The Food Network costs distributors 8 cents a viewer on average now; Scripps wants a roughly 300 percent raise, according to people briefed on the negotiations. That might seem drastic, but 30 other channels, some with lower ratings, already earn that much. “We were really, really undervalued,” said Brooke Johnson, the president of the Food Network.
For ardent fans of “Iron Chef America,” the Food Network is undoubtedly worth 25 cents a month. But that logic, applied to dozens of channels, can become pretty expensive for viewers. For example, the owners of Oprah Winfrey’s cable channel, set to begin one year from now, are hoping that her star power will be worth 50 cents for each subscriber a month. The channel it is replacing, Discovery Health, gets only 12 cents now.
Consumers already pay dimes or quarters for most cable channels each month, whether they watch them or not. ESPN earns the most by far, $4.10 on average, and is forecast to receive more than $5 a month by 2012, according to the research firm SNL Kagan. Fox Sports Network gets $2.37 on average.
The next-highest paid channel, TNT, gets 96 cents. The Disney Channel, NFL Network, Fox News, USA and ESPN2 each get more than 50 cents. For every channel, the price per month is expected to rise each year.
“We hear from consumers that they are paying too much and getting too little for it. And there seems to be no end to the rate hikes in sight,” Mindy Spatt, a spokeswoman for The Utility Reform Network, said.
Even as consumers recover from the recession, there is little evidence that people are canceling cable en masse, although some know that calling up their local provider and threatening to cancel can quickly earn them a big discount.
Time Warner Cable is not alone in raising rates; higher prices go into effect for DirecTV and AT&T’s customers next month.
In Washington, where proposals for “à la carte” cable pricing were popular in recent years, some lawmakers and regulators now look to the Web as a more attractive, market-driven solution.
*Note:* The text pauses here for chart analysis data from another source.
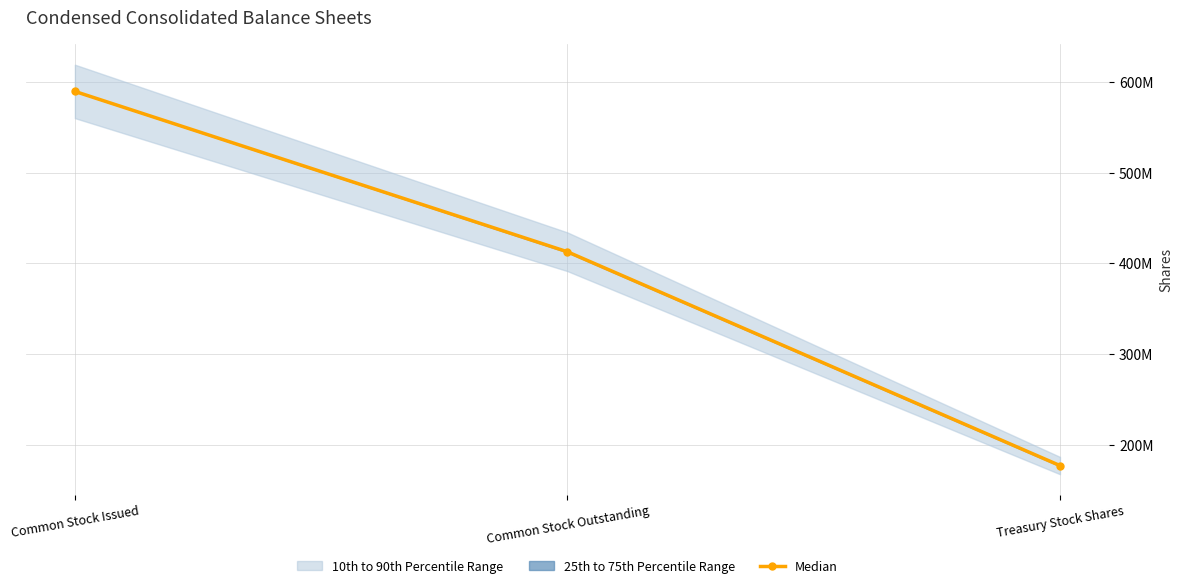

Where is the data nearest to the value 383311616?

Common Stock Outstanding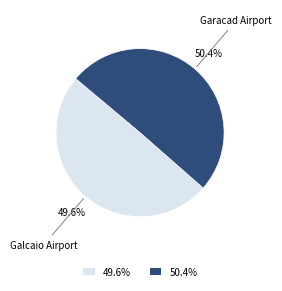

Which slice represents more than half of the pie?

Garacad Airport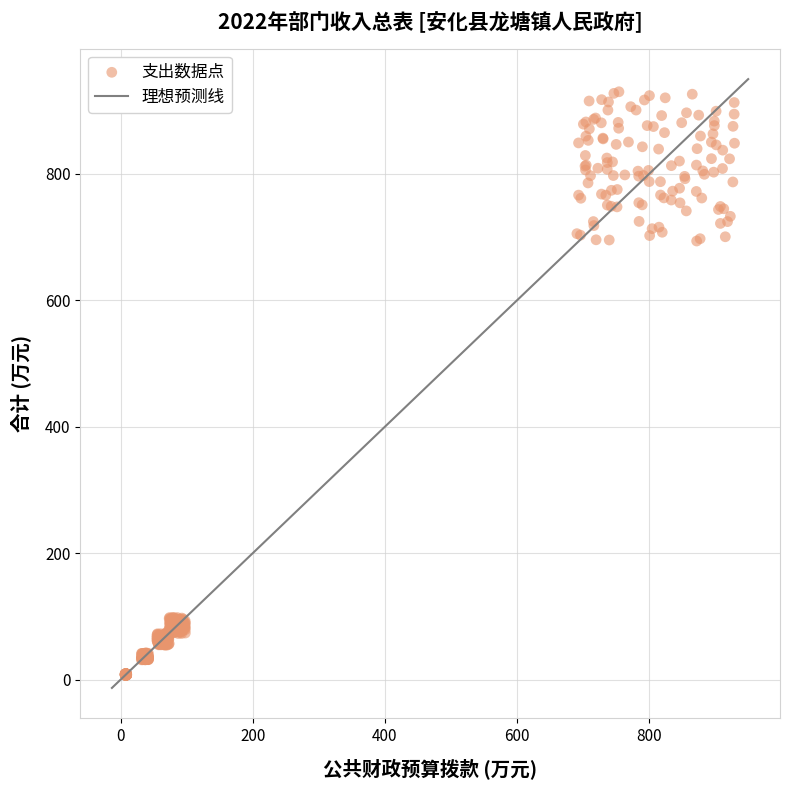

What is the range of Y values (max minus min)?

922.8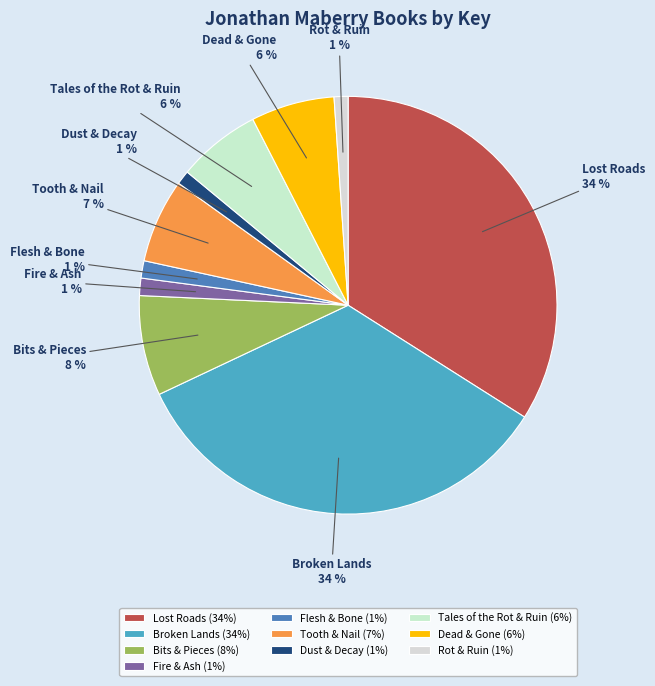

The Bits & Pieces slice represents 8% of the pie. True or false?

True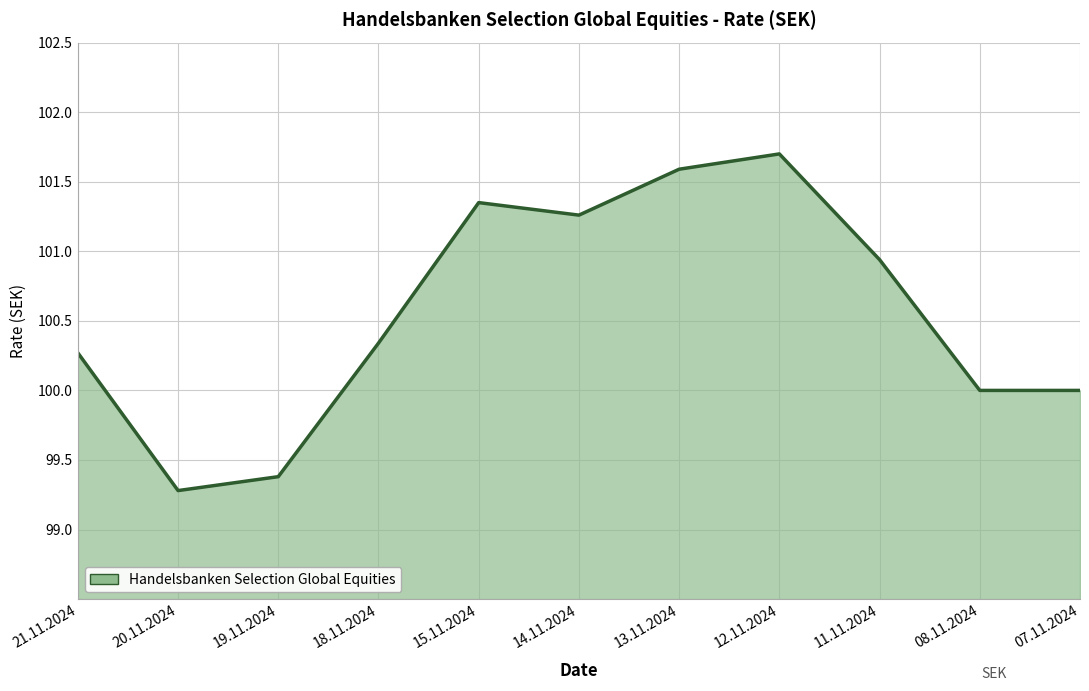

Is it true that the value at 07.11.2024 is 100.0?

True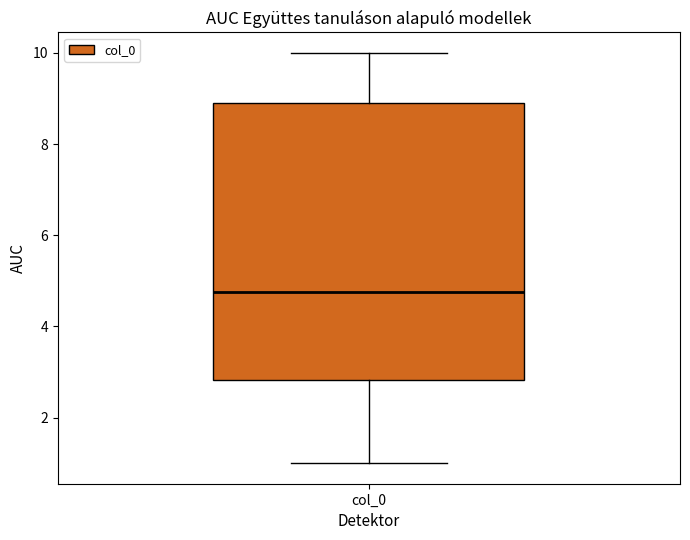

Where does the upper whisker of the box for col_0 end on the y-axis? The values are not printed on the chart, so give them approximately, as read against the axis.

10.0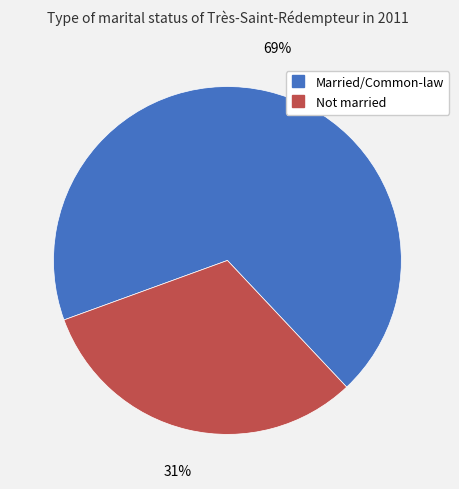

To the nearest percent, what is the average slice percentage?

50%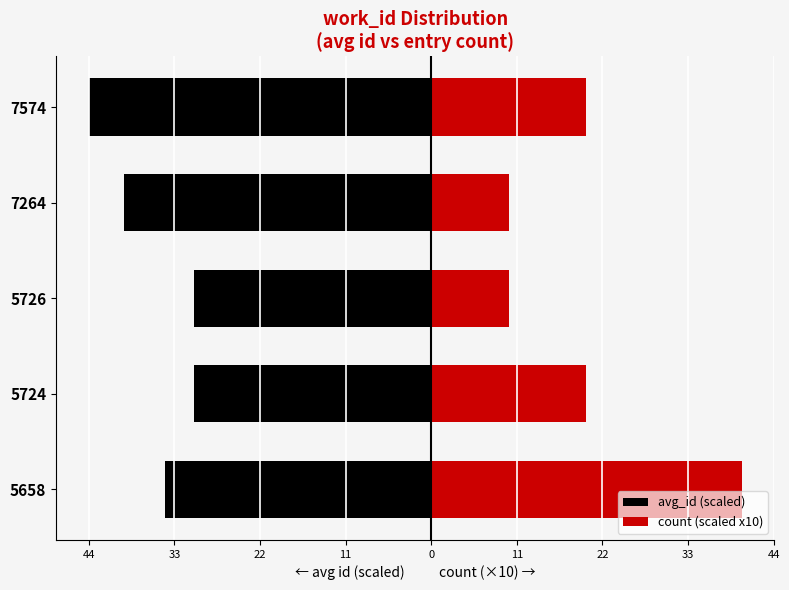

Between 5724 and 5726, which is larger?

5724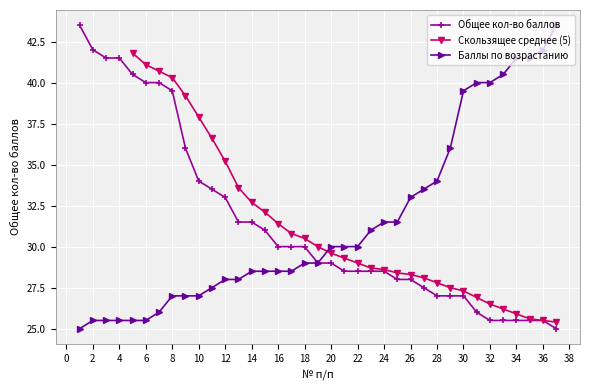

The chart shows a value of 55.4 at 14. True or false?

False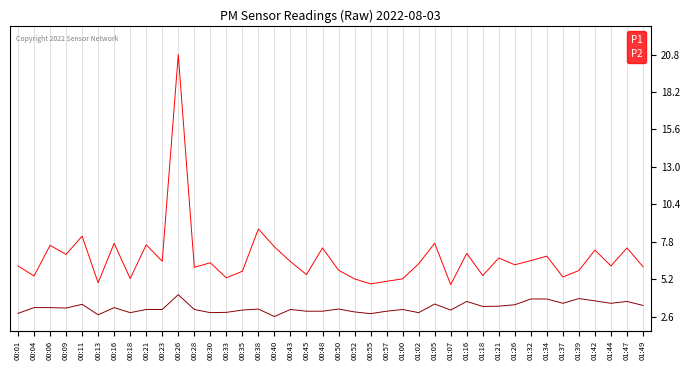

How many lines are shown in the chart?

2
Viewers will increasingly be able to bypass pay TV service and watch whatever they like online.
Distributors are trying to put a system into effect that will offer some TV shows online to existing subscribers only.
Time Warner Cable asserts that the power ultimately rests with the consumer. “They’re the ones who are going to resist these price increases that the programmers are trying to push,” said Alex Dudley, a spokesman for the company. “One need look no further than the music industry for an example of what happens when consumers feel taken advantage of by an entire industry.”
Lest anyone doubt that Americans, who watch an average of five hours of television a day, cannot part with their sets, look no further than Orange County, Fla., where two football fans sought an emergency injunction to avert a Fox blackout of their alma mater’s bowl game on Friday as the dispute with Time Warner Cable persisted. No one, not even Mr. Murdoch, was going to interrupt their viewing of the Sugar Bowl.
The fans lost the case but won their Fox, as the two companies committed to a new contract about 45 minutes before kickoff. Soon enough, though, those fans will be paying for it.